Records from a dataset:
((

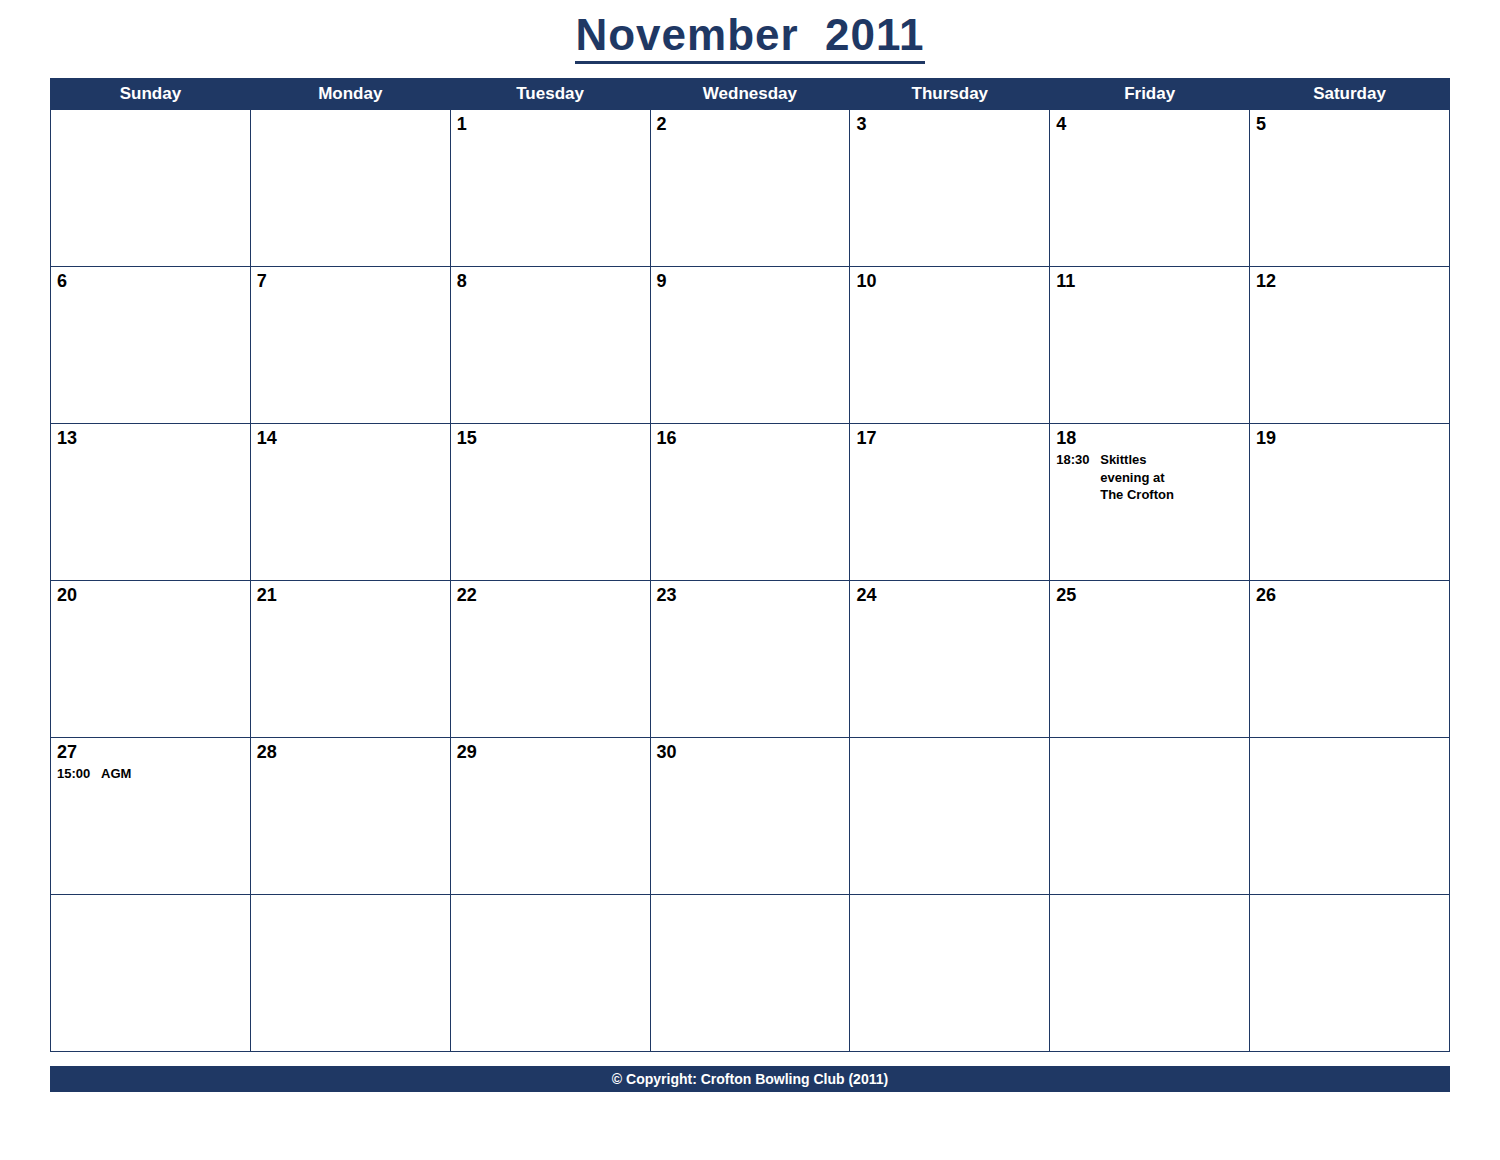November 2011
| Sunday | Monday | Tuesday | Wednesday | Thursday | Friday | Saturday |
| --- | --- | --- | --- | --- | --- | --- |
| | | 1 | 2 | 3 | 4 | 5 |
| 6 | 7 | 8 | 9 | 10 | 11 | 12 |
| 13 | 14 | 15 | 16 | 17 | 18 18:30 Skittles evening at The Crofton | 19 |
| 20 | 21 | 22 | 23 | 24 | 25 | 26 |
| 27 15:00 AGM | 28 | 29 | 30 | | | |
© Copyright: Crofton Bowling Club (2011)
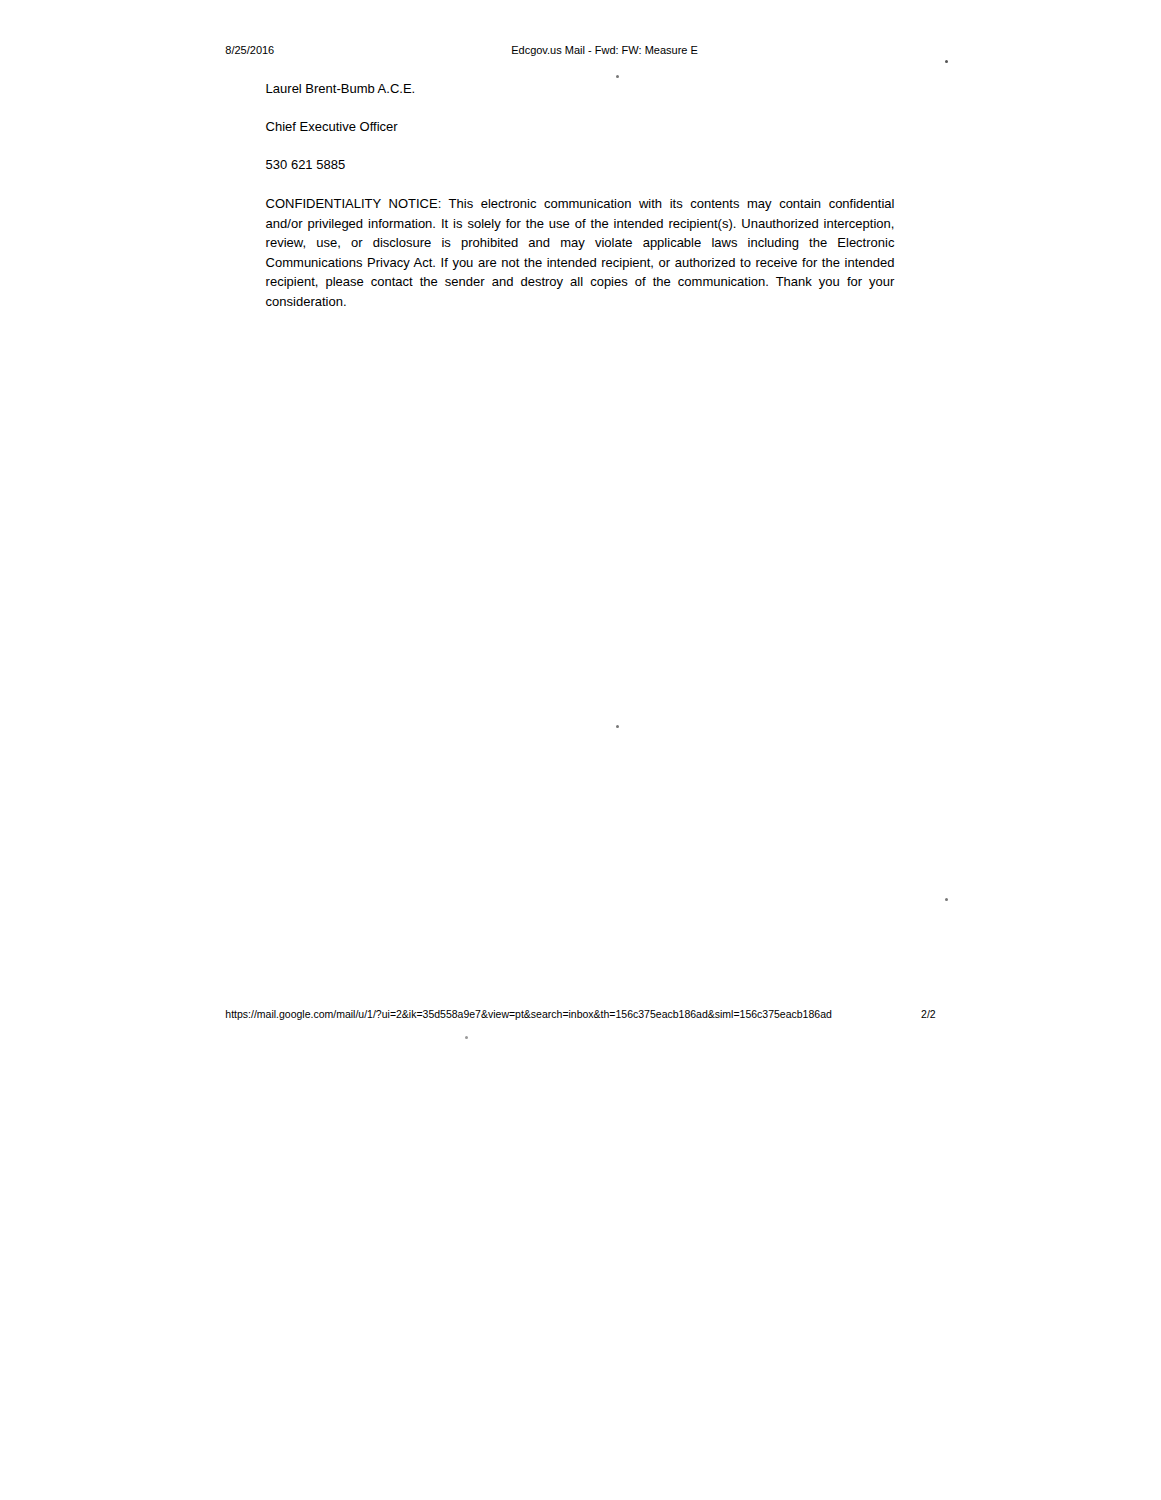8/25/2016
Edcgov.us Mail - Fwd: FW: Measure E
Laurel Brent-Bumb A.C.E.
Chief Executive Officer
530 621 5885
CONFIDENTIALITY NOTICE: This electronic communication with its contents may contain confidential and/or privileged information. It is solely for the use of the intended recipient(s). Unauthorized interception, review, use, or disclosure is prohibited and may violate applicable laws including the Electronic Communications Privacy Act. If you are not the intended recipient, or authorized to receive for the intended recipient, please contact the sender and destroy all copies of the communication. Thank you for your consideration.
https://mail.google.com/mail/u/1/?ui=2&ik=35d558a9e7&view=pt&search=inbox&th=156c375eacb186ad&siml=156c375eacb186ad
2/2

))

### WHAT YOU SHOULD DO
Each entry above is to be restated exactly, without its images.

### YOUR RESPONSE
November 2011
| Sunday | Monday | Tuesday | Wednesday | Thursday | Friday | Saturday |
| --- | --- | --- | --- | --- | --- | --- |
| | | 1 | 2 | 3 | 4 | 5 |
| 6 | 7 | 8 | 9 | 10 | 11 | 12 |
| 13 | 14 | 15 | 16 | 17 | 18 18:30 Skittles evening at The Crofton | 19 |
| 20 | 21 | 22 | 23 | 24 | 25 | 26 |
| 27 15:00 AGM | 28 | 29 | 30 | | | |
© Copyright: Crofton Bowling Club (2011)
8/25/2016
Edcgov.us Mail - Fwd: FW: Measure E
Laurel Brent-Bumb A.C.E.
Chief Executive Officer
530 621 5885
CONFIDENTIALITY NOTICE: This electronic communication with its contents may contain confidential and/or privileged information. It is solely for the use of the intended recipient(s). Unauthorized interception, review, use, or disclosure is prohibited and may violate applicable laws including the Electronic Communications Privacy Act. If you are not the intended recipient, or authorized to receive for the intended recipient, please contact the sender and destroy all copies of the communication. Thank you for your consideration.
https://mail.google.com/mail/u/1/?ui=2&ik=35d558a9e7&view=pt&search=inbox&th=156c375eacb186ad&siml=156c375eacb186ad
2/2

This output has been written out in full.